I’ve been watching the coverage of the Newtown student massacre with the usual blend of outrage and sadness. Political pundits from various arenas are each spinning their own favorite issue in the usual attempt to assign a cause to the bloodshed – or shall I clarify – a cause that can be easily summed up and addressed with Bold Legislative Action.
The most obvious of these is gun control and the expiration of the assault weapons ban. Also promoted is the impoverished state of mental health care in the United States and the difficulty inherent in obtaining (if not requiring) treatment for those who are dangerously mentally ill. All of this discussion is occurring over and around the din of the so-called “fiscal cliff” with it’s arguments about tax rates for the wealthy and expenditures on health care and other sustenance programs.
Talk, talk, talk. It goes on ad nauseam. It is irrelevant.
What will change as the result of Newtown? Absolutely nothing. Why? Because we are not even close to addressing something far more fundamental.
No matter what machinations we attempt to avoid this fundamental truth, we are all interconnected. America has a pathological relationship to interconnectedness. We have fallen victim to the lie of hyper-individuality and it is making us suffer. Ironically, the more we suffer, the more we snuggle into the cocoon of this make-believe land and the cycle begins again.
Anyone who knows me understands that I have immense respect for the strengths of an individualist world view. If Americans were not afforded individual rights and fundamental self-determination, I would not be free to be a Buddhist. If I were in China, for more reasons than one I would likely have been sent off to one of the “reeducation” work camps referenced last week in the New York Times. If that were the type of individual liberty we were talking about I’d be all for it.
Unfortunately, this is not the case. We have moved from a society that promoted individual liberty as a way to reduce unfairness and intolerance to a society which the primary concern is “I want what I want and forget everyone else.” Forget society, forget my family, forget my neighbors, if it gets in the way of what I want. That is what we have become. It breaks my heart every day beginning long before Newtown.
Until Americans experience a cultural shift in which value is assigned to our well-being as a group, not just of self, we will continue to spin our wheels when it comes to addressing some of our most crucial conundrums. Unless we are willing to put some parameters around the lawlessness of unrestrained individualism, we will be nothing more than a country of I’ll-get-mine-and-you’ll-get-whateva’.
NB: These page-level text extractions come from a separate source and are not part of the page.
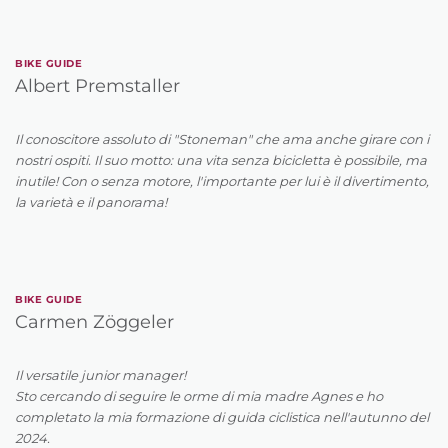
BIKE GUIDE
Albert Premstaller
Il conoscitore assoluto di "Stoneman" che ama anche girare con i
nostri ospiti. Il suo motto: una vita senza bicicletta è possibile, ma
inutile! Con o senza motore, l'importante per lui è il divertimento,
la varietà e il panorama!
BIKE GUIDE
Carmen Zöggeler
Il versatile junior manager!
Sto cercando di seguire le orme di mia madre Agnes e ho
completato la mia formazione di guida ciclistica nell'autunno del
2024.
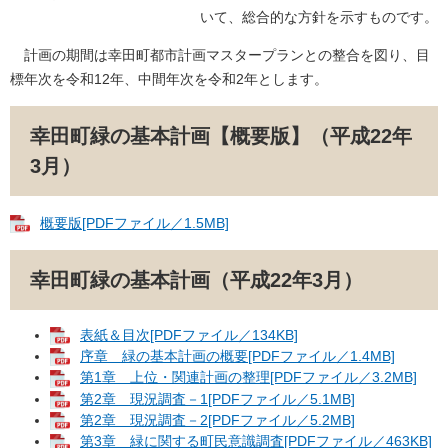
いて、総合的な方針を示すものです。
計画の期間は幸田町都市計画マスタープランとの整合を図り、目
標年次を令和12年、中間年次を令和2年とします。
幸田町緑の基本計画【概要版】（平成22年
3月）
概要版[PDFファイル／1.5MB]
幸田町緑の基本計画（平成22年3月）
表紙＆目次[PDFファイル／134KB]
序章 緑の基本計画の概要[PDFファイル／1.4MB]
第1章 上位・関連計画の整理[PDFファイル／3.2MB]
第2章 現況調査－1[PDFファイル／5.1MB]
第2章 現況調査－2[PDFファイル／5.2MB]
第3章 緑に関する町民意識調査[PDFファイル／463KB]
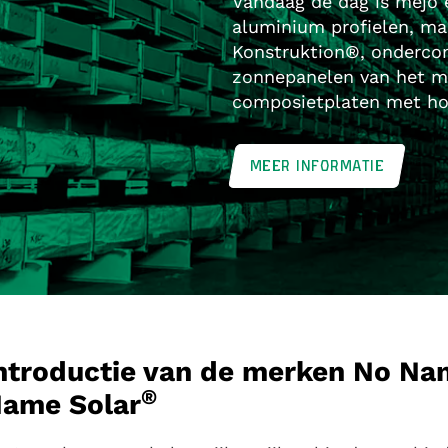
Vandaag de dag is mejo 
aluminium profielen, m
Konstruktion®, ondercons
zonnepanelen van het 
composietplaten met hon
MEER INFORMATIE
ntroductie van de merken No Na
®
ame Solar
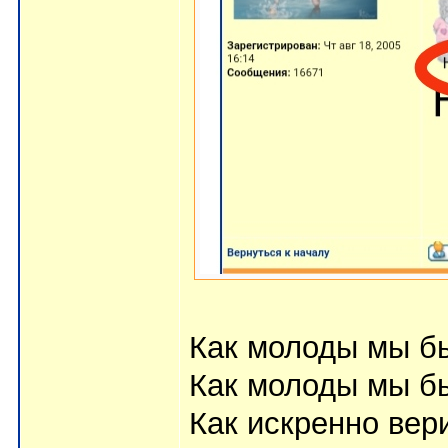
Как молоды мы б
Как молоды мы б
Как искренно вер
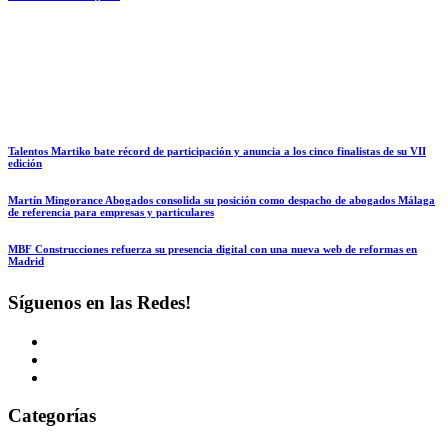
Talentos Martiko bate récord de participación y anuncia a los cinco finalistas de su VII
edición
Martín Mingorance Abogados consolida su posición como despacho de abogados Málaga
de referencia para empresas y particulares
MBF Construcciones refuerza su presencia digital con una nueva web de reformas en
Madrid
Síguenos en las Redes!
Categorías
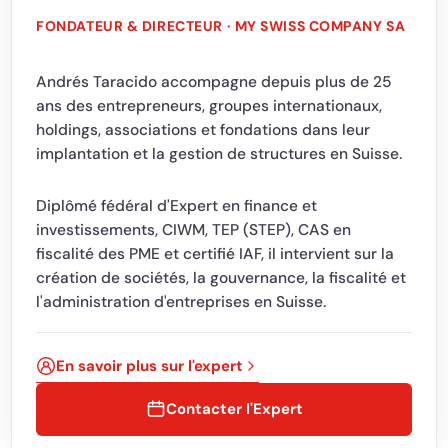
FONDATEUR & DIRECTEUR · MY SWISS COMPANY SA
Andrés Taracido accompagne depuis plus de 25
ans des entrepreneurs, groupes internationaux,
holdings, associations et fondations dans leur
implantation et la gestion de structures en Suisse.
Diplômé fédéral d'Expert en finance et
investissements, CIWM, TEP (STEP), CAS en
fiscalité des PME et certifié IAF, il intervient sur la
création de sociétés, la gouvernance, la fiscalité et
l'administration d'entreprises en Suisse.
En savoir plus sur l'expert
Contacter l'Expert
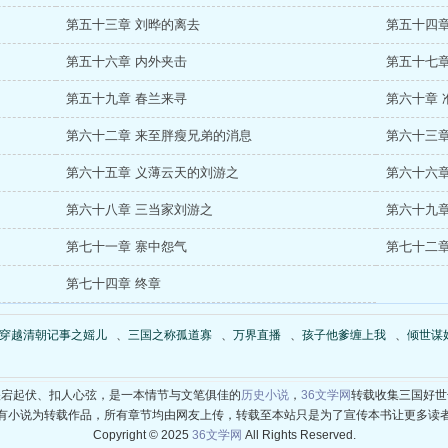
第五十三章 刘晔的离去
第五十四章
第五十六章 内外夹击
第五十七章
第五十九章 春兰来寻
第六十章 
第六十二章 来至胖瘦兄弟的消息
第六十三章
第六十五章 义薄云天的刘游之
第六十六章
第六十八章 三当家刘游之
第六十九章
第七十一章 寨中怨气
第七十二章
第七十四章 终章
穿越清朝记事之媱儿
、
三国之称孤道寡
、
万界直播
、
孩子他爹缠上我
、
倾世谋
跌宕起伏、扣人心弦，是一本情节与文笔俱佳的
历史小说
，
36文学网
转载收集三国好世
有小说为转载作品，所有章节均由网友上传，转载至本站只是为了宣传本书让更多读
Copyright © 2025
36文学网
All Rights Reserved.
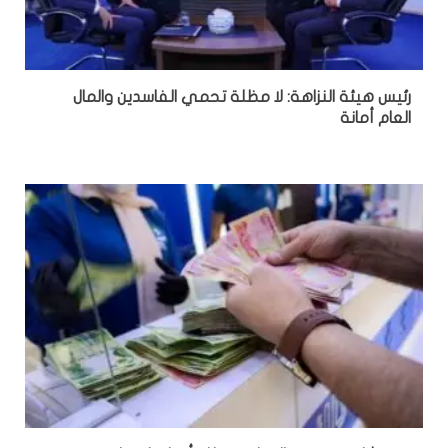
رئيس هيئة النزاهة: لا مظلة تحمي الفاسدين والمال
العام أمانة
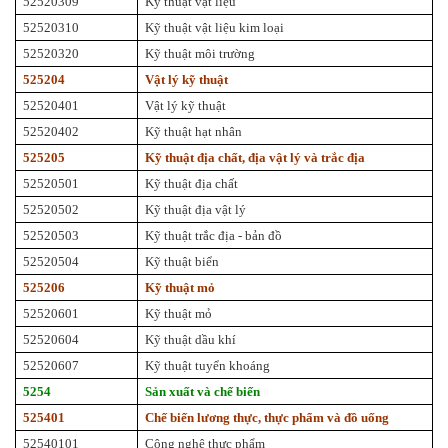
52520309
Kỹ thuật vật liệu
52520310
Kỹ thuật vật liệu kim loại
52520320
Kỹ thuật môi trường
525204
Vật lý kỹ thuật
52520401
Vật lý kỹ thuật
52520402
Kỹ thuật hạt nhân
525205
Kỹ thuật địa chất, địa vật lý và trắc địa
52520501
Kỹ thuật địa chất
52520502
Kỹ thuật địa vật lý
52520503
Kỹ thuật trắc địa - bản đồ
52520504
Kỹ thuật biển
525206
Kỹ thuật mỏ
52520601
Kỹ thuật mỏ
52520604
Kỹ thuật dầu khí
52520607
Kỹ thuật tuyển khoáng
5254
Sản xuất và chế biến
525401
Chế biến lương thực, thực phẩm và đồ uống
52540101
Công nghệ thực phẩm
There will never be rational discussion about an assault weapons ban outside of the context of understanding that our safety as a group outweighs the desire for certain individuals to own military-grade weapons. We can never progress in terms of care for the mentally ill until we acknowledge that societies’ right to not incur the consequences of untreated severe mental illness at times outweighs an individual’s right to refuse treatment. We can never internalize that the wealthy are so largely because of a group effort on their part with their employees and society (or from their parents) rather than their own private brilliance and therefore their worth is not so precious. It’s not just that policy can’t change. We can’t even talk about it. We can’t even imagine it.
The force of our cultural myopia in this regard will ultimately leave the events of Newtown as just another missed opportunity in a long list of missed opportunities that will be forgotten in the next news cycle. If this kind of change were easier, I guess we’d have many more Buddhas in the world. For now, we’ll have to work on it one Bodhisattva at a time.